There is an electoral ward of Denbighshire County Council of the same name. This ward includes Llantysilio community and has a total population taken at the 2011 census of 4,079. Llangollen Town Council is based at Llangollen Town Hall.

Economy
Today Llangollen relies heavily on the tourist industry, but still gains substantial income from farming. Most of the farms in the hills around the town were sheep farms, and the domestic wool industry, both spinning and weaving, was important in the area for centuries. Several factories were later built along the banks of the River Dee, where both wool and cotton were processed. The water mill opposite Llangollen railway station is over 600 years old, and was originally used to grind flour for local farmers.

Culture
In the late 19th century, Llangollen had a weekly newspaper, the Llangollen Advertiser.

* _TO DO_
A: Set down part of the Llangollen passage word for word, beginning at the words "There is an" and stopping after "for local farmers.".
B: According to the Llangollen passage, how old is the water mill opposite Llangollen railway station?
C: For each statement, say whether it agrees with the Llangollen passage, and quote the words that decide it. (i) The electoral ward had a population of 4,079 at the 2011 census. (ii) Most of the farms in the hills around the town were cattle farms. (iii) In the late 19th century, Llangollen had a daily newspaper.
The lines after this point are separate material, unconnected to the Llangollen passage.

* _MATERIAL SUPPLIED_
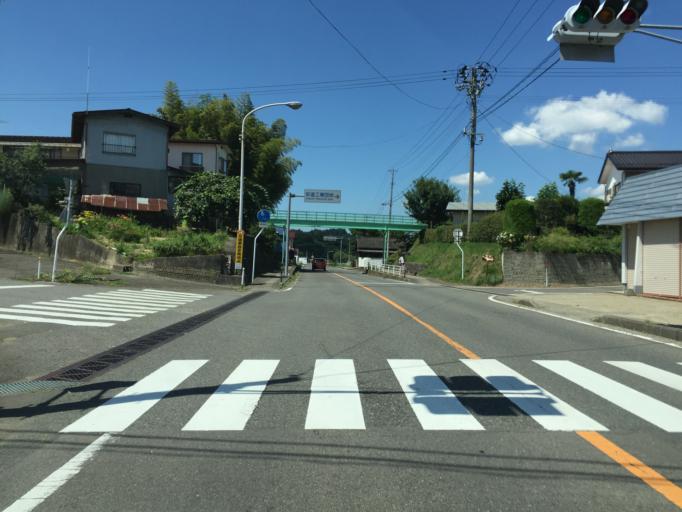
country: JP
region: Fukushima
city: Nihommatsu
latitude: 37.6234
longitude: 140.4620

---

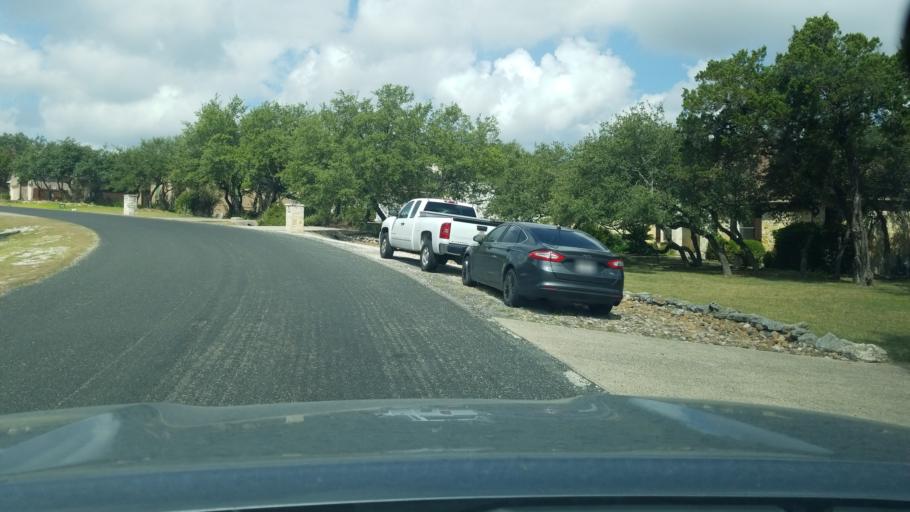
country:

==

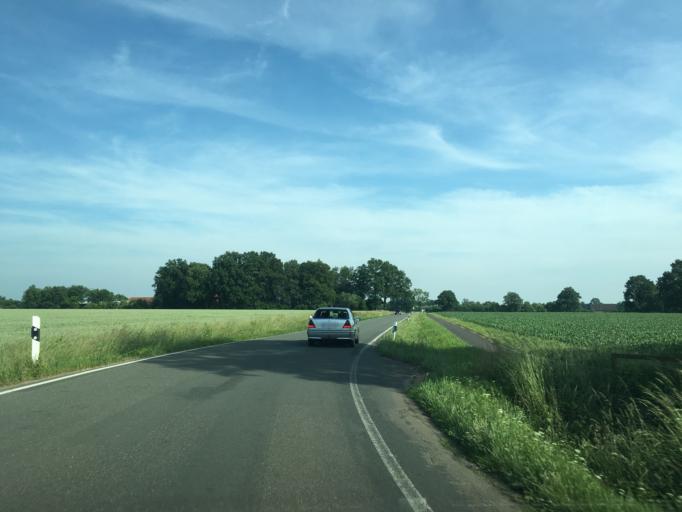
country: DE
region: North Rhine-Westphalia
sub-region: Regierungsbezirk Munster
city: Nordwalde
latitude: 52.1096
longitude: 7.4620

* _SOLUTIONS TO THE PROBLEMS_
A:
There is an electoral ward of Denbighshire County Council of the same name. This ward includes Llantysilio community and has a total population taken at the 2011 census of 4,079. Llangollen Town Council is based at Llangollen Town Hall.

Economy
Today Llangollen relies heavily on the tourist industry, but still gains substantial income from farming. Most of the farms in the hills around the town were sheep farms, and the domestic wool industry, both spinning and weaving, was important in the area for centuries. Several factories were later built along the banks of the River Dee, where both wool and cotton were processed. The water mill opposite Llangollen railway station is over 600 years old, and was originally used to grind flour for local farmers.

B: It is over 600 years old.

C:
(i) Yes: "has a total population taken at the 2011 census of 4,079"
(ii) No: "Most of the farms in the hills around the town were sheep farms"
(iii) No: "Llangollen had a weekly newspaper, the Llangollen Advertiser"